Miike Snow, Miike Snow: This was technically released in 2009, but I discovered it earlier this year. It’s a mix of traditional alternative rock and an electronic sound, and a great set to keep a party going or to work out to.
Bibio, Ambivalence Avenue: I discovered this late in the year, thanks to the Kindle commercial featuring the song Lovers’ Carvings. Bibio’s album is a great mixture of natural, organic sounds wound into an electronic/ambient coating. Think Boards of Canada but with samples from nature instead of 1970s filmstrips.
My favorite books this year:
THE BEST: The Kids Are All Right, Liz and Diana Welch: Not to be confused with the equally fine move. One of the most unique books I’ve ever read, it’s several stories in one. It’s the story of a nuclear family blown apart by loss. It’s the story of Ann Williams, an actress who appeared on daytime soap operas for almost 20 years.

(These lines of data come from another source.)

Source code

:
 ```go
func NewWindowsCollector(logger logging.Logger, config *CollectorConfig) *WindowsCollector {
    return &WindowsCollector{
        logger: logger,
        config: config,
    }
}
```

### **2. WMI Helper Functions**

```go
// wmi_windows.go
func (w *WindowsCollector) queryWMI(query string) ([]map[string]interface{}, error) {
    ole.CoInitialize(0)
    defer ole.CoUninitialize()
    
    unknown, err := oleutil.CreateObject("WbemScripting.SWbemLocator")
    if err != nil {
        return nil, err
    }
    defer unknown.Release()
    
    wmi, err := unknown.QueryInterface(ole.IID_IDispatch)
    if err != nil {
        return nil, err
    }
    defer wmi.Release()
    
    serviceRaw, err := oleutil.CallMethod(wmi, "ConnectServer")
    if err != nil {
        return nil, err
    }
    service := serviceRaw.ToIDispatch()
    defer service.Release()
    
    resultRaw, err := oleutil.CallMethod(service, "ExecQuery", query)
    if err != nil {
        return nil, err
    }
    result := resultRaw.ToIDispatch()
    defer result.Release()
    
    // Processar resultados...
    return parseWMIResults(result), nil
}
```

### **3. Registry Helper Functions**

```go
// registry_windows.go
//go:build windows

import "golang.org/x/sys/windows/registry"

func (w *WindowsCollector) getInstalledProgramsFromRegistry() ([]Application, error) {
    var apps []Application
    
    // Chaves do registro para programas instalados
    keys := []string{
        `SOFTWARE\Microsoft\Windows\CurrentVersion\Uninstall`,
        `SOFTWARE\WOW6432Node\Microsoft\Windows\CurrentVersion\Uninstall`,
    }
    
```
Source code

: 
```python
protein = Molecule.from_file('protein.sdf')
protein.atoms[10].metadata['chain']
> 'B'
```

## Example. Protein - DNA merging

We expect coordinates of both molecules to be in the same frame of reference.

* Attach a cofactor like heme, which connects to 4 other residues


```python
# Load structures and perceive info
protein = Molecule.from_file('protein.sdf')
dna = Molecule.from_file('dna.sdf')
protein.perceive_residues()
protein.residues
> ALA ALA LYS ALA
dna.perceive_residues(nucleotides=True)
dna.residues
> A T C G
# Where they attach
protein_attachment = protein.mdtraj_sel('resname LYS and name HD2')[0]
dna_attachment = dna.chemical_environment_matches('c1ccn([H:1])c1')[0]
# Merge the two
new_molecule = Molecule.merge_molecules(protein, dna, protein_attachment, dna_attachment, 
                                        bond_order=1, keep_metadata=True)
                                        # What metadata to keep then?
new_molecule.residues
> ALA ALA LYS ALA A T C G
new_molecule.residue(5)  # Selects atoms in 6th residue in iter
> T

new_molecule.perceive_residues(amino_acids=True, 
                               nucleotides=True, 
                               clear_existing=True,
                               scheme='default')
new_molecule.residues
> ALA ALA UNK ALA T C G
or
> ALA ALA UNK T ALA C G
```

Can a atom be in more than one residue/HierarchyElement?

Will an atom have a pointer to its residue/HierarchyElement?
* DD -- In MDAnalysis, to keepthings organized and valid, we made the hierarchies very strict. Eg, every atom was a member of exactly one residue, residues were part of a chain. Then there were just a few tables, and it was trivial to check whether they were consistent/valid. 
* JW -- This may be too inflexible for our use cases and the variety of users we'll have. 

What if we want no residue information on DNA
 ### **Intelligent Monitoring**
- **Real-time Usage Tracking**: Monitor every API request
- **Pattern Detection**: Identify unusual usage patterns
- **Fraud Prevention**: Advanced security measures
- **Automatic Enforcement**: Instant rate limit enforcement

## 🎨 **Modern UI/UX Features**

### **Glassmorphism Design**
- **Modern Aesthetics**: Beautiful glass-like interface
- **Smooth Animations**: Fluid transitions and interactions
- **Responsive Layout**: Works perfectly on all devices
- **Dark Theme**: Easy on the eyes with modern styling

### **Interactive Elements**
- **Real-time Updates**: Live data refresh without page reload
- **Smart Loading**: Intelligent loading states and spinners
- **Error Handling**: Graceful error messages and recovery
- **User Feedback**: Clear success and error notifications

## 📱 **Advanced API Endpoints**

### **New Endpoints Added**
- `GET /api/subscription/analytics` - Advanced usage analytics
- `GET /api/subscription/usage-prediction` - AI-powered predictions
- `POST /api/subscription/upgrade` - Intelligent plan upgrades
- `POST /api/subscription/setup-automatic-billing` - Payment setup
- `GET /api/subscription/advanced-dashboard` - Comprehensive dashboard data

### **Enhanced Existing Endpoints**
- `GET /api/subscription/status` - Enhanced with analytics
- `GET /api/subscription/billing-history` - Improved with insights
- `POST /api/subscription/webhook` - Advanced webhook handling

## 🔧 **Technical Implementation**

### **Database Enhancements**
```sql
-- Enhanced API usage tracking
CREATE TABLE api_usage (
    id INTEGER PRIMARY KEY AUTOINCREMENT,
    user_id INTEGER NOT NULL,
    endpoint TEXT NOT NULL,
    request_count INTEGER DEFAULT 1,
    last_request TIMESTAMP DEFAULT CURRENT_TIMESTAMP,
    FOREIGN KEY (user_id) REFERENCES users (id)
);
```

It’s the story of four siblings, and although the circumstances they lived through are VERY specific, the book beautifully addresses what can become an issue for some families: Every person in a family will have their own memories, their own perspectives, and will see things in their own way. And, as the title says, they’re all right.
THE REST OF THE BEST
The Immortal Life of Henrietta Lacks, Rebecca Skloot: I’ve read thousands of books in my life, but never a book with such a far reaching scope nor one so relentlessly fact-checked. This is the story of Henrietta Lacks, but I’m not saying another word. Because quite frankly, everyone should read this book. THIS is American history – race, medicine, ethics – and it’s not just the past, but the present.
Mary Ann in Autumn, Armistead Maupin: Maupin’s classic Tales of the City series really snaps back to life in this book. Maupin took a break from the series to write a few other novels, including one about Tales character Michael “Mouse” Tolliver that was more about Mouse than a true Tales book. But he returns to the serialized format with this book, which addresses how Mary Ann and Mouse are dealing with late middle age. The delightful Anna Madrigal is no longer their landlady, but still acts as the group’s “transmother.” Though I’ve read all the Tales books, I was surprised by the hairpin turn one story took at the end of the book – to reveal a completely different ending that echoes back to the first books. Great soap opera, about characters we care about.